*** Listed entries ***

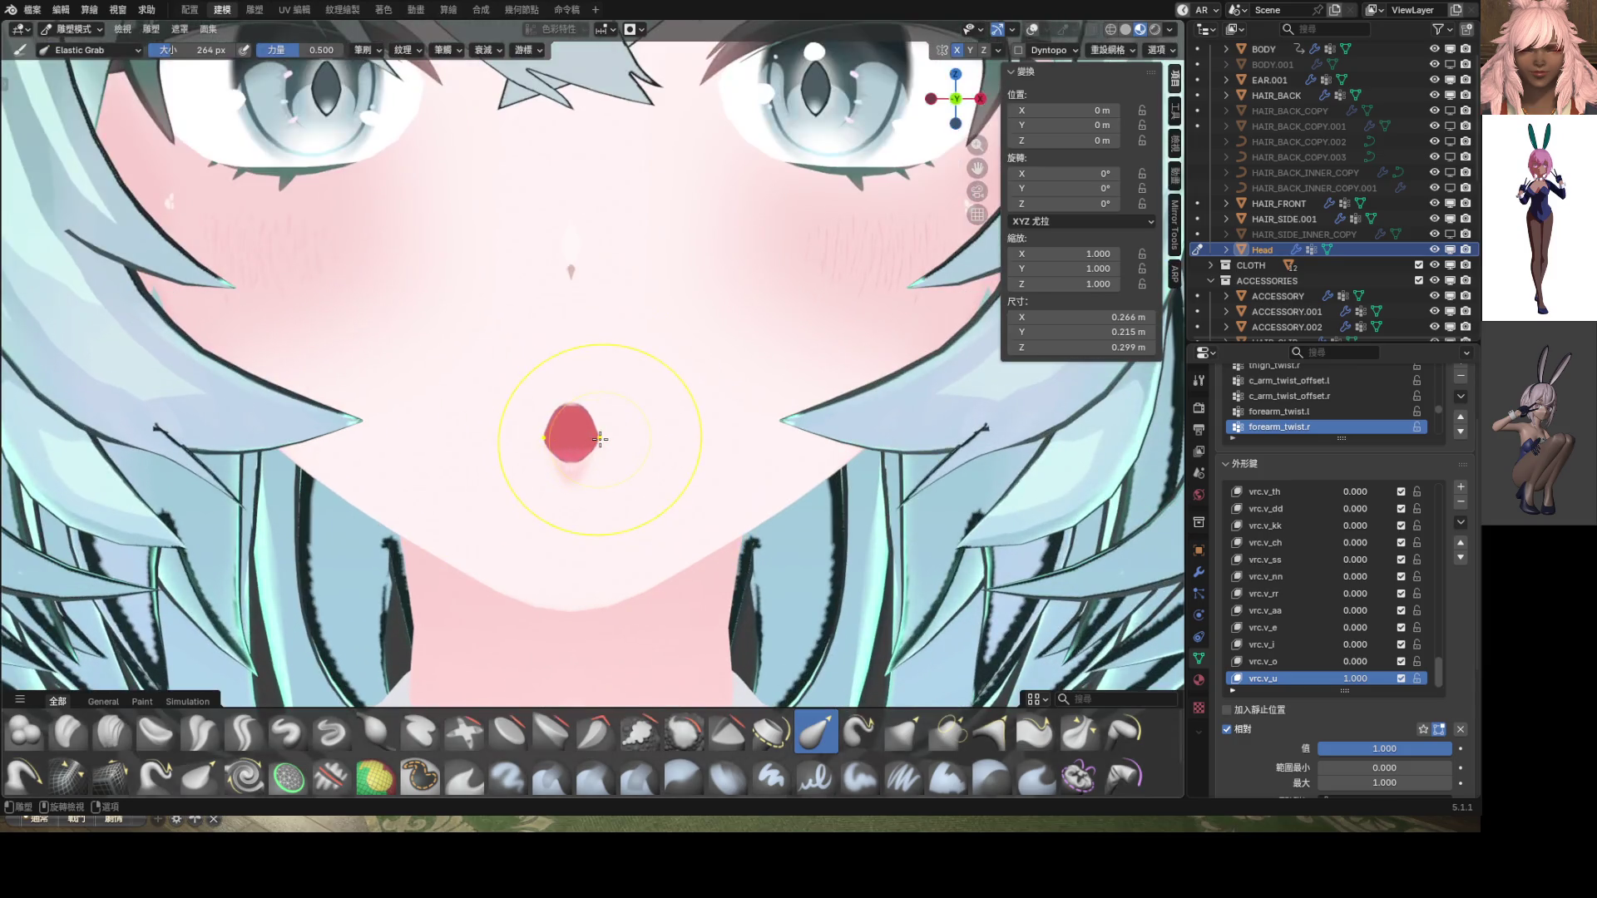
pyautogui.moveTo(541, 433)
pyautogui.mouseDown(button='middle')
pyautogui.moveTo(613, 453)
pyautogui.moveTo(499, 453)
pyautogui.moveTo(639, 453)
pyautogui.mouseUp(button='middle')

***

* _What is expected_: The lines to return run from the one containing "pyautogui.moveTo(613, 453)" through the last line of the records above. Give them exactly and include nothing more.

* _Solution below_:
pyautogui.moveTo(613, 453)
pyautogui.moveTo(499, 453)
pyautogui.moveTo(639, 453)
pyautogui.mouseUp(button='middle')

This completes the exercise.